Sergio Magistrelli

Personal information
- Date of birth: 11 November 1951 (age 74)
- Place of birth: Sedriano, Italy
- Height: 1.76 m (5 ft 9+1⁄2 in)
- Position: Striker

Senior career*
- Years: Team / Apps / (Gls)
- 1968–1971: Como / 56 / (20)
- 1971–1972: Atalanta / 30 / (7)
- 1972–1973: Internazionale / 14 / (2)
- 1973–1974: Palermo / 25 / (9)
- 1974–1976: Sampdoria / 41 / (8)
- 1976–1978: Palermo / 62 / (14)
- 1978–1983: Lecce / 138 / (29)
- 1983–1984: Francavilla / 13 / (1)

= Sergio Magistrelli =

Italian footballer

Sergio Magistrelli (born 11 November 1951 in Sedriano) is an Italian former professional footballer who played as a forward. He played in Serie A for Atalanta, Inter and Sampdoria.

**How to complete this task**
Using the Sergio Magistrelli profile, explain what the two numbers in each line of the career list mean.

**Input data**

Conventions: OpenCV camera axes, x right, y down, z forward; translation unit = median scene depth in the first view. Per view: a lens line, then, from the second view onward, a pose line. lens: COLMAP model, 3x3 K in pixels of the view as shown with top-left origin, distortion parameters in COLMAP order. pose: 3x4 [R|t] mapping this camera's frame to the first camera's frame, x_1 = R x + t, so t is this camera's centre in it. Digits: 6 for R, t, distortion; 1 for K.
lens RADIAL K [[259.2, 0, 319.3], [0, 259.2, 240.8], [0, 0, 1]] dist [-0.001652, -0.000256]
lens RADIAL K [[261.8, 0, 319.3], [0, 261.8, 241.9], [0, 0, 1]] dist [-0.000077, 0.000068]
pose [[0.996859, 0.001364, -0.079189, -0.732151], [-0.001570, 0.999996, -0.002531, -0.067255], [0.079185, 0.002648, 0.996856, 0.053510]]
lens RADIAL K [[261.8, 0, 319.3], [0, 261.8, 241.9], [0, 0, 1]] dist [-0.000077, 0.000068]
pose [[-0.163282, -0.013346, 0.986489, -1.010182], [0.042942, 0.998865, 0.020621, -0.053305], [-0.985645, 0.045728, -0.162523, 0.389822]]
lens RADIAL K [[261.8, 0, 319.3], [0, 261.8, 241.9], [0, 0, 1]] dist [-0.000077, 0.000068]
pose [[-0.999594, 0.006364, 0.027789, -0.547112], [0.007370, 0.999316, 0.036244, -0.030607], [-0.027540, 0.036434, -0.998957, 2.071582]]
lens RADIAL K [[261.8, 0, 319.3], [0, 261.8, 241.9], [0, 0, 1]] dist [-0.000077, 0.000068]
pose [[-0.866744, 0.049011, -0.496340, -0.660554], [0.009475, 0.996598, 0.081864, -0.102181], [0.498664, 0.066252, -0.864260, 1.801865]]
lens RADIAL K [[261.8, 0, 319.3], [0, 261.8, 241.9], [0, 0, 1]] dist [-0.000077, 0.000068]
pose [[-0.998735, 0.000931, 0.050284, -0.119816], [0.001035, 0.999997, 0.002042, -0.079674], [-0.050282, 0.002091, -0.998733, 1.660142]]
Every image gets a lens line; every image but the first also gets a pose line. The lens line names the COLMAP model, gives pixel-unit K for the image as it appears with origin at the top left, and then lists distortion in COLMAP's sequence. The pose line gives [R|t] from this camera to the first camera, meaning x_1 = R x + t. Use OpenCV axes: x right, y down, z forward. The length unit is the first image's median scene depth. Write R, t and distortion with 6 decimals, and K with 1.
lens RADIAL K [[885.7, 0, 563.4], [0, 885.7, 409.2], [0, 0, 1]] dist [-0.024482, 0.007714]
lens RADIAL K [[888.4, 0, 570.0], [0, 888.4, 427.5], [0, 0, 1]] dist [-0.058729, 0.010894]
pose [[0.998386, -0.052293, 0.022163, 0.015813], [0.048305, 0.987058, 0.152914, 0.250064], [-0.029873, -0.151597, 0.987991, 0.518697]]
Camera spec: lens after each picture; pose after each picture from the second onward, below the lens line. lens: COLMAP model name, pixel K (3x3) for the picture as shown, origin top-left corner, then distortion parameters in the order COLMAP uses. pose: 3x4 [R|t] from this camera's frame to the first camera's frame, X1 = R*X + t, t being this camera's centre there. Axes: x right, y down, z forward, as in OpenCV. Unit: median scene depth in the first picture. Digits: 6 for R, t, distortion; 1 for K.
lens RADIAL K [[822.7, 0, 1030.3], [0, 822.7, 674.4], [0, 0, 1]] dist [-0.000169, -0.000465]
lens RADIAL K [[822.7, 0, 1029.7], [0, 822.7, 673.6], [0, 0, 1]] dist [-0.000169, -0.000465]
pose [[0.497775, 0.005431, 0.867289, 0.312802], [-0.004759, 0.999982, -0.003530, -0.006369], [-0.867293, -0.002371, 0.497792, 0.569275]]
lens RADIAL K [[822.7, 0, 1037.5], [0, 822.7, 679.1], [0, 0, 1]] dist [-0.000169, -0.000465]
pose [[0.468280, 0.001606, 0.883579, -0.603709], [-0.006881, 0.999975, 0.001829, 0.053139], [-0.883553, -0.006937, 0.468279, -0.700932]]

**Response area**
The header line "Years: Team / Apps / (Gls)" sets the order of each entry, so the first number is his appearances for that team and the number in parentheses is his goals. For example, "Como / 56 / (20)" means 56 appearances and 20 goals for Como from 1968 to 1971.